▶ **Direction**
Please rewrite the entries from the start through the line containing "family: Ranidae", swapping "common name" for "vernacular name" and leaving everything else unchanged.

▶ **Records provided**
● ● ●

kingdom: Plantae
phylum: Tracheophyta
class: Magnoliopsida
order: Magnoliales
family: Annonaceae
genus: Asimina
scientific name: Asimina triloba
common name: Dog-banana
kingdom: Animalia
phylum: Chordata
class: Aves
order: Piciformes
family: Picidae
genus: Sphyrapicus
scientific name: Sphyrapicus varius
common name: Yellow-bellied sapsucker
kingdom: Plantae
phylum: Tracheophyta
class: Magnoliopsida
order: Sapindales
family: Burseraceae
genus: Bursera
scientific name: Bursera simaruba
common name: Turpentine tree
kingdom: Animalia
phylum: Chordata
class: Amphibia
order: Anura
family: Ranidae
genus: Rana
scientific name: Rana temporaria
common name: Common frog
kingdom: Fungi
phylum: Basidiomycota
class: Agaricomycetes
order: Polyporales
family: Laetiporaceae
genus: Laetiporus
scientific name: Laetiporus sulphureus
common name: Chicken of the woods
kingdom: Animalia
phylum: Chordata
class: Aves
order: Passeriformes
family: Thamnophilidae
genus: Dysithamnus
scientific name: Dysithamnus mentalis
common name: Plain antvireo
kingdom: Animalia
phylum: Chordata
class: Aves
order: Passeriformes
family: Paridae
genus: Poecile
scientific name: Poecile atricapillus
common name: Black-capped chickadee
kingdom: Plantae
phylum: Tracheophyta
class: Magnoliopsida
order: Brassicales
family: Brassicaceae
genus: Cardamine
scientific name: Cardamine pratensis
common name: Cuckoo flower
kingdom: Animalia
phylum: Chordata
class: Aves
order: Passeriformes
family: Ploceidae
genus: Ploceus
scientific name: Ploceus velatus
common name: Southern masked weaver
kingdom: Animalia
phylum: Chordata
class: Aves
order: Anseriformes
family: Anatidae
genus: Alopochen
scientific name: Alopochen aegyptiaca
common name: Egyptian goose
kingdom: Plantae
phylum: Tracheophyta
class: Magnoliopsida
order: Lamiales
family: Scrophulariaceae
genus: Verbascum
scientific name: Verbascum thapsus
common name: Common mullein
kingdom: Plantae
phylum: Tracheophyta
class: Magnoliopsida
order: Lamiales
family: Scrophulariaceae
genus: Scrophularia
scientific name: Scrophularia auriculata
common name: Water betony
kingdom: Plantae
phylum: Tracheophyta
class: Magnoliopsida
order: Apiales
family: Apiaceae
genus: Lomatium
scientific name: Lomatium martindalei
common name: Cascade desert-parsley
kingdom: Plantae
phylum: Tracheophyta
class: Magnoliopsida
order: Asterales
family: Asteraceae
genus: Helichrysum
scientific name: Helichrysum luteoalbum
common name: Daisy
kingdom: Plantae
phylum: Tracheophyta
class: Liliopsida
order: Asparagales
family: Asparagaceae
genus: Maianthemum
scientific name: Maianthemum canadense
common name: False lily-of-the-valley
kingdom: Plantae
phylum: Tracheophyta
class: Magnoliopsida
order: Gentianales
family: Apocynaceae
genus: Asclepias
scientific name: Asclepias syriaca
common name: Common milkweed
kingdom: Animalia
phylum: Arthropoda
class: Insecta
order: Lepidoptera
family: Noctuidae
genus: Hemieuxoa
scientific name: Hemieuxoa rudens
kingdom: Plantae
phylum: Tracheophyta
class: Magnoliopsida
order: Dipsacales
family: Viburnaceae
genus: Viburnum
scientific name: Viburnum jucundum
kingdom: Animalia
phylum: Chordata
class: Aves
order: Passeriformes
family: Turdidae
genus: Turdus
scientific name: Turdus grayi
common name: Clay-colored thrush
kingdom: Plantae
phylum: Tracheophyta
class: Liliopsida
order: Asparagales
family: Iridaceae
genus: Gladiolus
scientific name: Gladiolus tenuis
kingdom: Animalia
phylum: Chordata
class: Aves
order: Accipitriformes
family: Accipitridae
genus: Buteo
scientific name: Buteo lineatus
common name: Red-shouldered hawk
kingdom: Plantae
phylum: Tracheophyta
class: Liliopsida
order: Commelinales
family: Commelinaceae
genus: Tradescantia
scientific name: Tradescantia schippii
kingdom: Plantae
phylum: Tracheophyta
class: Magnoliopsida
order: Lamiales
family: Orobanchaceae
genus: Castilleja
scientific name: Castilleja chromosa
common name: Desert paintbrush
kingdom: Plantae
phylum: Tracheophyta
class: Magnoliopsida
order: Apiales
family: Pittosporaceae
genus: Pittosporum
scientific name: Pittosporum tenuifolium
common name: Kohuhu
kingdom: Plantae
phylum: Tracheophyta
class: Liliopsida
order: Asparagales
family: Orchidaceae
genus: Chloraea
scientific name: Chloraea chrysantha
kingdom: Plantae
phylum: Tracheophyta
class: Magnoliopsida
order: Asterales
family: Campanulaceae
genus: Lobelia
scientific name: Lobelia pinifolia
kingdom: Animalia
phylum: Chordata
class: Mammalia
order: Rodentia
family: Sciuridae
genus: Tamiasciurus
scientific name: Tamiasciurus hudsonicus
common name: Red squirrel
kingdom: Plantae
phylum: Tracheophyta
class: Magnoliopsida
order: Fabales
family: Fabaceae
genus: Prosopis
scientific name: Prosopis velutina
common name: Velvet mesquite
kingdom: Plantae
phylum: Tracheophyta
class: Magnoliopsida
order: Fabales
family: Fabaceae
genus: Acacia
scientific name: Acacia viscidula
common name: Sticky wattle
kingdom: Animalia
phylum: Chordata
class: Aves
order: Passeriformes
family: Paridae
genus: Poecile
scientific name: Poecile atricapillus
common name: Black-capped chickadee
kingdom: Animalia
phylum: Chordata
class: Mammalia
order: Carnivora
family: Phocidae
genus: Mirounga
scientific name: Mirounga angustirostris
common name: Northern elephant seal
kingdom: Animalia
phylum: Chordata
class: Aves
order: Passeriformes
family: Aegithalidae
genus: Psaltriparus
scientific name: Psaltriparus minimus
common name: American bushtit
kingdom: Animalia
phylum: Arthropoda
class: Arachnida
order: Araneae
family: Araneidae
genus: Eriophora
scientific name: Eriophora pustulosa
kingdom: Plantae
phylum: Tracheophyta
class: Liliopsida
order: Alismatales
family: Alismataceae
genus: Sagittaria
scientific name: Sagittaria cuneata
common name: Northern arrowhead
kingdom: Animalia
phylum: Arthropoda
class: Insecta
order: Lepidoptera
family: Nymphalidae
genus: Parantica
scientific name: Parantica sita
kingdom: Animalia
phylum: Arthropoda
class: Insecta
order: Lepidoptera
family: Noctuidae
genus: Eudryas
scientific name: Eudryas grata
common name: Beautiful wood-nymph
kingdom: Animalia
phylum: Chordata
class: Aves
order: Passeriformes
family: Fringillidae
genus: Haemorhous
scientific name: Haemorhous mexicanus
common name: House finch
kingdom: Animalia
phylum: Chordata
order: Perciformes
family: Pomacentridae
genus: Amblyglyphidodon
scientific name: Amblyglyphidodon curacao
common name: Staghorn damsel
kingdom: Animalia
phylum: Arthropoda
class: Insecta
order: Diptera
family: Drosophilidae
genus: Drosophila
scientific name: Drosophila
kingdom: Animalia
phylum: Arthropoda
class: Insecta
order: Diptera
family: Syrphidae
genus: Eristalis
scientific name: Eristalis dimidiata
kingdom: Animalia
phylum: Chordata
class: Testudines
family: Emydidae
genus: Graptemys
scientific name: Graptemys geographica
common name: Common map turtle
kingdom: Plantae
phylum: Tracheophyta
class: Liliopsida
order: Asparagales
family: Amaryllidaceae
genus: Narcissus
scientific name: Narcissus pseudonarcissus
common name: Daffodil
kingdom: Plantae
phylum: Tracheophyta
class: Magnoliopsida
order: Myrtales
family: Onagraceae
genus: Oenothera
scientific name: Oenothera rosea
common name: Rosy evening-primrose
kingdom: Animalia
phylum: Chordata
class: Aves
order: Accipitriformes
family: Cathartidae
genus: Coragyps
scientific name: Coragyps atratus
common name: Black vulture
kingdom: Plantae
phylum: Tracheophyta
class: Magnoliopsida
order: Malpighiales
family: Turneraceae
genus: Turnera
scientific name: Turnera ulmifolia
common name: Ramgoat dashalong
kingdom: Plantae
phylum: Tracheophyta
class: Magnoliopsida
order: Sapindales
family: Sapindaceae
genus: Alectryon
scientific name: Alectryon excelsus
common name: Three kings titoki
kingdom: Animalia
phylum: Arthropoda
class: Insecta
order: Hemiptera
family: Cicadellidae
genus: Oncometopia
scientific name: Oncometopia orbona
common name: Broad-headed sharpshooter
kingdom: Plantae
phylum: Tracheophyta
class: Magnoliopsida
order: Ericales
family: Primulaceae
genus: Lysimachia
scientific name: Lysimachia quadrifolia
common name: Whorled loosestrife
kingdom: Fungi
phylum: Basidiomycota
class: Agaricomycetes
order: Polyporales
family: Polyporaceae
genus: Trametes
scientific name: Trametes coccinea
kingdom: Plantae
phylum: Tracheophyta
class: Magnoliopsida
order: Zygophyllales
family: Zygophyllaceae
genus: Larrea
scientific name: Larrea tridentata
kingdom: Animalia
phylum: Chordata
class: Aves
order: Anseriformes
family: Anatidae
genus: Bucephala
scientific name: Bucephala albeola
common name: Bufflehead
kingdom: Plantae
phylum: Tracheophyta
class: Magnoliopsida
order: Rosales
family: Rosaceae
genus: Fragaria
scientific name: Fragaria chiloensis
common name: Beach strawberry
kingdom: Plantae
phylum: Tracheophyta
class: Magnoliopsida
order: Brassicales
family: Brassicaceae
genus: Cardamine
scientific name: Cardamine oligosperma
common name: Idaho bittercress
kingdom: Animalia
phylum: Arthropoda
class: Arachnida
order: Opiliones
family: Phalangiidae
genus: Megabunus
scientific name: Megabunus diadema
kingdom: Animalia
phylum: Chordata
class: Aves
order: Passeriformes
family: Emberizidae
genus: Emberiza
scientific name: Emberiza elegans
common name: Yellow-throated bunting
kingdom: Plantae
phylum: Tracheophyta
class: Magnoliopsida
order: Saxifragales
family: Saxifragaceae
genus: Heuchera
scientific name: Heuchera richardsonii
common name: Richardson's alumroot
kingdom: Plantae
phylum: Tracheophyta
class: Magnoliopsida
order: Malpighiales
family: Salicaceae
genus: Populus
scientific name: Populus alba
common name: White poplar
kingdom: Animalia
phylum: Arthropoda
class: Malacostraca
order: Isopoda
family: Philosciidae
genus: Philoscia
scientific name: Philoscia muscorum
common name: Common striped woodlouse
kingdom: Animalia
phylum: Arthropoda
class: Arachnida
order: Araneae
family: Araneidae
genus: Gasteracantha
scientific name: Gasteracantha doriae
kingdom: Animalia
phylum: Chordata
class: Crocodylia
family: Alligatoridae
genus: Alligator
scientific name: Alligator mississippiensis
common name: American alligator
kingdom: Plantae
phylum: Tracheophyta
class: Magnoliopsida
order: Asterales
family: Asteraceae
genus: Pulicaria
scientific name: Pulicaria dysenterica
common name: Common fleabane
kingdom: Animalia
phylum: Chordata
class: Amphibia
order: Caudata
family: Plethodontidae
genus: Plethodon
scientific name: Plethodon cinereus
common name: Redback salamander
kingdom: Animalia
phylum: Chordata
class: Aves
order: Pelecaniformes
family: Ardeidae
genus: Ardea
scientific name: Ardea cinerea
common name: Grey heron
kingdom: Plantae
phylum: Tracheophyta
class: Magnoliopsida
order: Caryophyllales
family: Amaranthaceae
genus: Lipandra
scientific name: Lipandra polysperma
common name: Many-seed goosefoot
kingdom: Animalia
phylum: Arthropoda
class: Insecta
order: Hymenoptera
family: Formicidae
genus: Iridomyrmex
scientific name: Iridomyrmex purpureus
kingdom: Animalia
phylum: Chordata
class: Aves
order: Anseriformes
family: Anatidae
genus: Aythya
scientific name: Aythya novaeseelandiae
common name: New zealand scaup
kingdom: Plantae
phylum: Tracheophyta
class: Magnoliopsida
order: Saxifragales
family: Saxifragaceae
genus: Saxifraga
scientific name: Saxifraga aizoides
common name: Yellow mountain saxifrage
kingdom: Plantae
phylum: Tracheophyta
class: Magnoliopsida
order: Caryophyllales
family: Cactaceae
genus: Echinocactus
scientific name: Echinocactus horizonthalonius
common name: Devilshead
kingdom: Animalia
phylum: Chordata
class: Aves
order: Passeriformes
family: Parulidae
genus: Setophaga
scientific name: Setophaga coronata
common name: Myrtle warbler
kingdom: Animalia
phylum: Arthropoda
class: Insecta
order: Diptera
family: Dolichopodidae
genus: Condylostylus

● ● ●

▶ **Problem solution**
kingdom: Plantae
phylum: Tracheophyta
class: Magnoliopsida
order: Magnoliales
family: Annonaceae
genus: Asimina
scientific name: Asimina triloba
vernacular name: Dog-banana
kingdom: Animalia
phylum: Chordata
class: Aves
order: Piciformes
family: Picidae
genus: Sphyrapicus
scientific name: Sphyrapicus varius
vernacular name: Yellow-bellied sapsucker
kingdom: Plantae
phylum: Tracheophyta
class: Magnoliopsida
order: Sapindales
family: Burseraceae
genus: Bursera
scientific name: Bursera simaruba
vernacular name: Turpentine tree
kingdom: Animalia
phylum: Chordata
class: Amphibia
order: Anura
family: Ranidae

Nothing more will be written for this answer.